ABOUT THIS EXERCISE » Copy the lines in the entries from the one containing "Микроскопические коаксиальные кабели" through the one containing "заземления,布置 кабелей, переходы", inclusive, replacing "FEXT" with "дальние перекрестные помехи" and leaving everything else unchanged.

--- MATERIAL FOR THIS EXERCISE ---

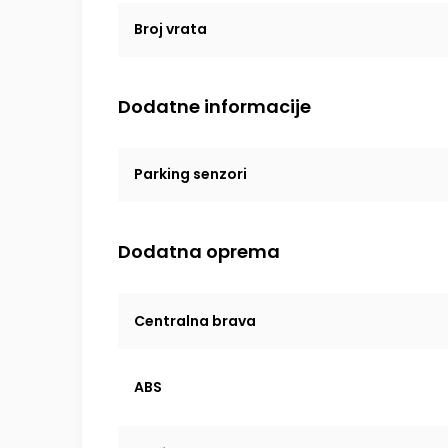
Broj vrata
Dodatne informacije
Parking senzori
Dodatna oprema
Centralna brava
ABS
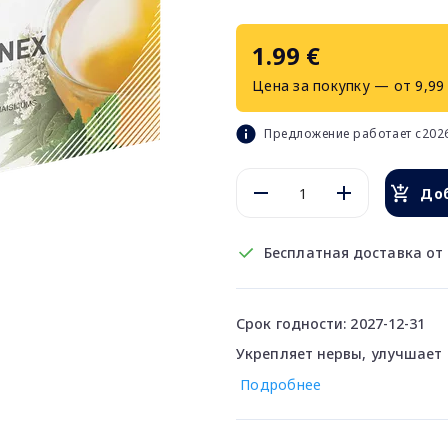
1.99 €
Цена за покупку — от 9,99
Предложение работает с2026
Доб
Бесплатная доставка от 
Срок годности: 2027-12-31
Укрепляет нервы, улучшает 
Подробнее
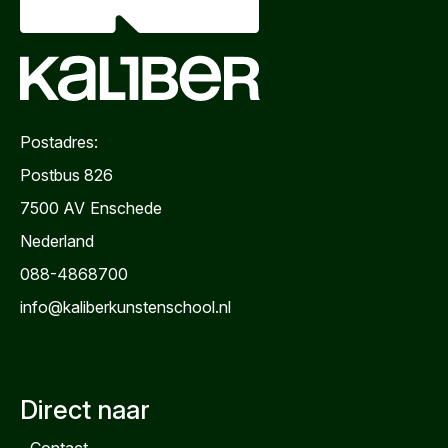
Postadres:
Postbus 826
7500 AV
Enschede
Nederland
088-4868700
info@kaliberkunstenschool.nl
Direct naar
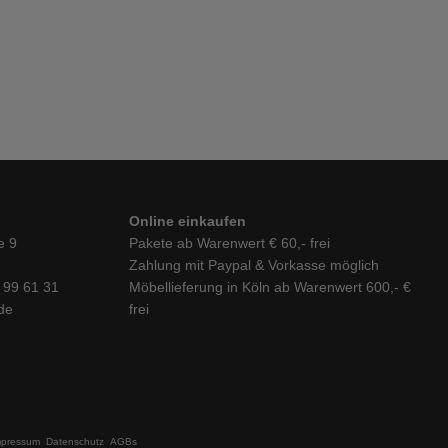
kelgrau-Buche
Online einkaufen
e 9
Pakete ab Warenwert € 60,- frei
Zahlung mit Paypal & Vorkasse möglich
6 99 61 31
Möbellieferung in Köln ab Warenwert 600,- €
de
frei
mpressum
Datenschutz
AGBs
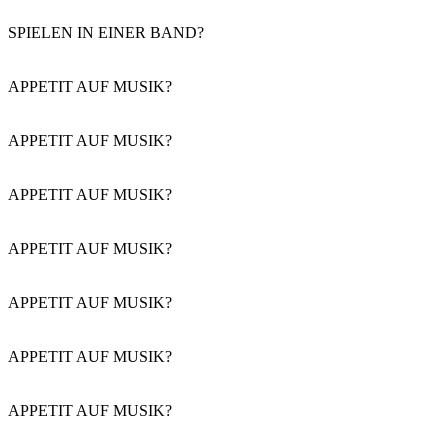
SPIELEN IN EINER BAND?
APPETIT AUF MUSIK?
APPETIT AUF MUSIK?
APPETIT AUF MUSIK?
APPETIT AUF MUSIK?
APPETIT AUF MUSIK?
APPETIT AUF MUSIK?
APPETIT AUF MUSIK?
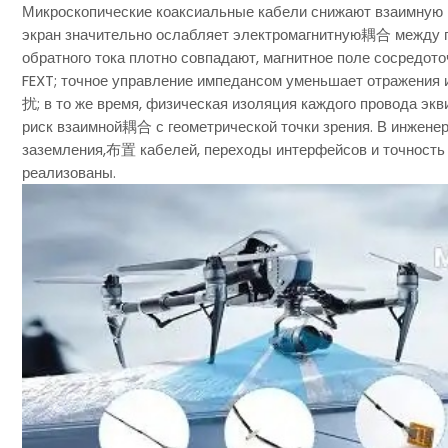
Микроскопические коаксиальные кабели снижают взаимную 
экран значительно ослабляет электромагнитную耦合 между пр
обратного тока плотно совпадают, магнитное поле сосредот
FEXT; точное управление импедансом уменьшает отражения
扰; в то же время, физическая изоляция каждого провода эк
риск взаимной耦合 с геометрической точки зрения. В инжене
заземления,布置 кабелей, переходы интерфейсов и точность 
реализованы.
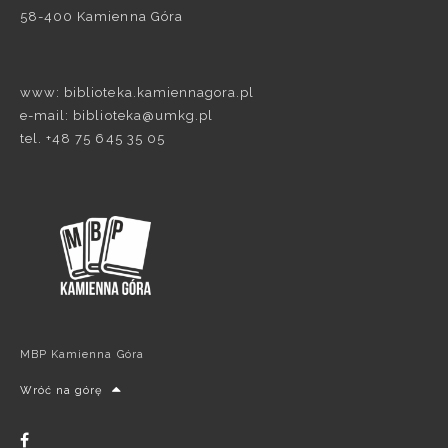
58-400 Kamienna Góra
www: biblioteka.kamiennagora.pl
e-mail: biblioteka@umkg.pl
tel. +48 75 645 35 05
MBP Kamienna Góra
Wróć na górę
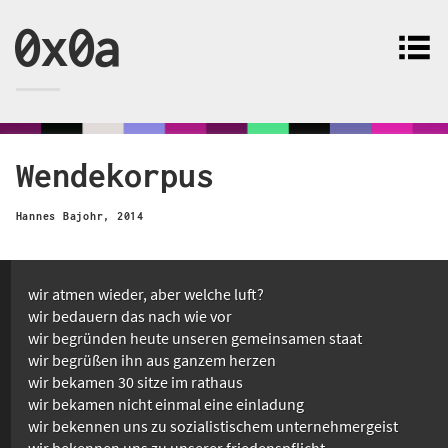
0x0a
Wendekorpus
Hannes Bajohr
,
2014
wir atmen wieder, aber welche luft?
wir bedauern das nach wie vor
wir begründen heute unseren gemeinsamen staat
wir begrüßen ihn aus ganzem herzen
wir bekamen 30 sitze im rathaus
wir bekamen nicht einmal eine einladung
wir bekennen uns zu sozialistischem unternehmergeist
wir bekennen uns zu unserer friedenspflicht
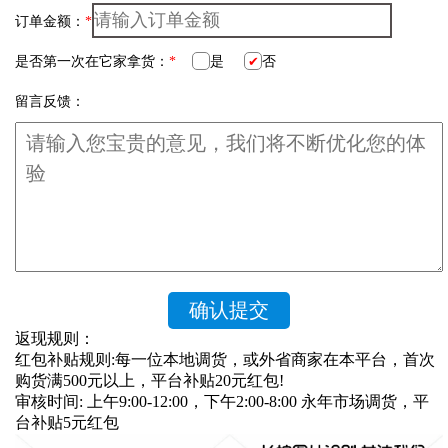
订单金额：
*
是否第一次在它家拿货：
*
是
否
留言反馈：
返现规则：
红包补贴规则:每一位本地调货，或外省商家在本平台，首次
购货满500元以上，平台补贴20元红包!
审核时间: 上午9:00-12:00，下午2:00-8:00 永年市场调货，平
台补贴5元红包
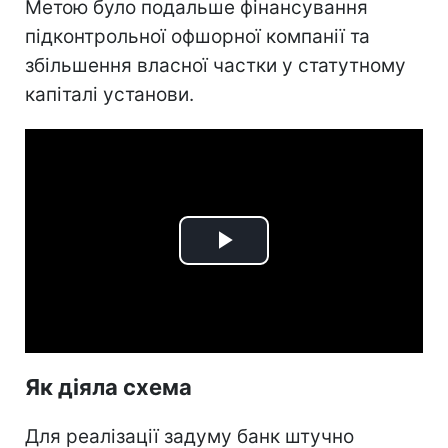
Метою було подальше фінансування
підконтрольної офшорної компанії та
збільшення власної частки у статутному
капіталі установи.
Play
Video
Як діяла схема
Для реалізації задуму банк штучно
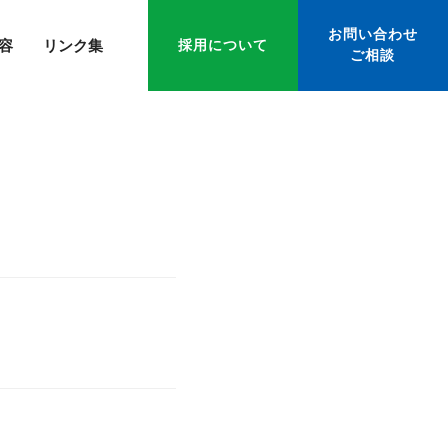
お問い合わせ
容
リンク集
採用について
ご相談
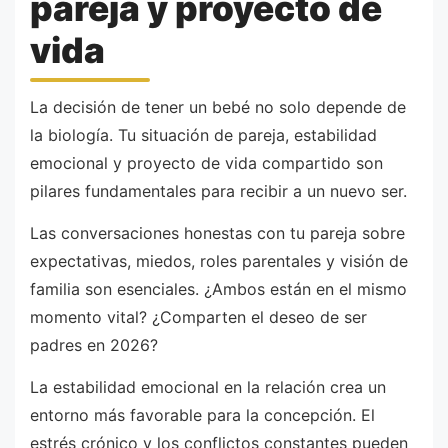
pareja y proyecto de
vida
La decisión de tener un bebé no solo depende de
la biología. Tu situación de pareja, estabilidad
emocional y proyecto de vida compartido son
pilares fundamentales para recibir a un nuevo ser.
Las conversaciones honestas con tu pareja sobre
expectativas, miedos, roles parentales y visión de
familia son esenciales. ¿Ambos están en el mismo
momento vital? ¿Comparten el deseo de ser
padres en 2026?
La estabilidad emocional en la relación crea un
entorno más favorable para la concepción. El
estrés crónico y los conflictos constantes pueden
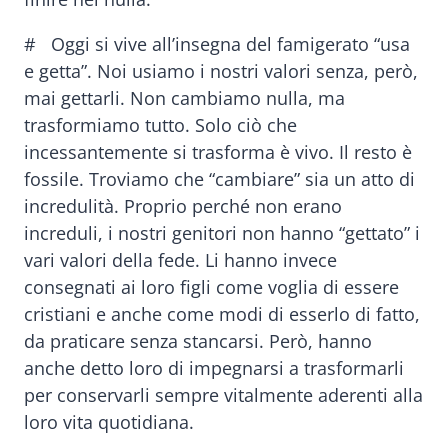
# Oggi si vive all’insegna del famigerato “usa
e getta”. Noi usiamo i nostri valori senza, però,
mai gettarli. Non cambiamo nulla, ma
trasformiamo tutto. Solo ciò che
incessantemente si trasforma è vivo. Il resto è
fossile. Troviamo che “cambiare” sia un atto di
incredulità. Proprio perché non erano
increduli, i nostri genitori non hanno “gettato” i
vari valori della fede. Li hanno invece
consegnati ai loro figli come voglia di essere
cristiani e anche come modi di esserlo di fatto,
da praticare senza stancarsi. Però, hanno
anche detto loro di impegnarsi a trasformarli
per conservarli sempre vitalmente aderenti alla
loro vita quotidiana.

---

RESULT OF THE TASK »
Микроскопические коаксиальные кабели снижают взаимную 
экран значительно ослабляет электромагнитную耦合 между пр
обратного тока плотно совпадают, магнитное поле сосредот
дальние перекрестные помехи; точное управление импедансом уменьшает отражения
扰; в то же время, физическая изоляция каждого провода эк
риск взаимной耦合 с геометрической точки зрения. В инжене
заземления,布置 кабелей, переходы интерфейсов и точность 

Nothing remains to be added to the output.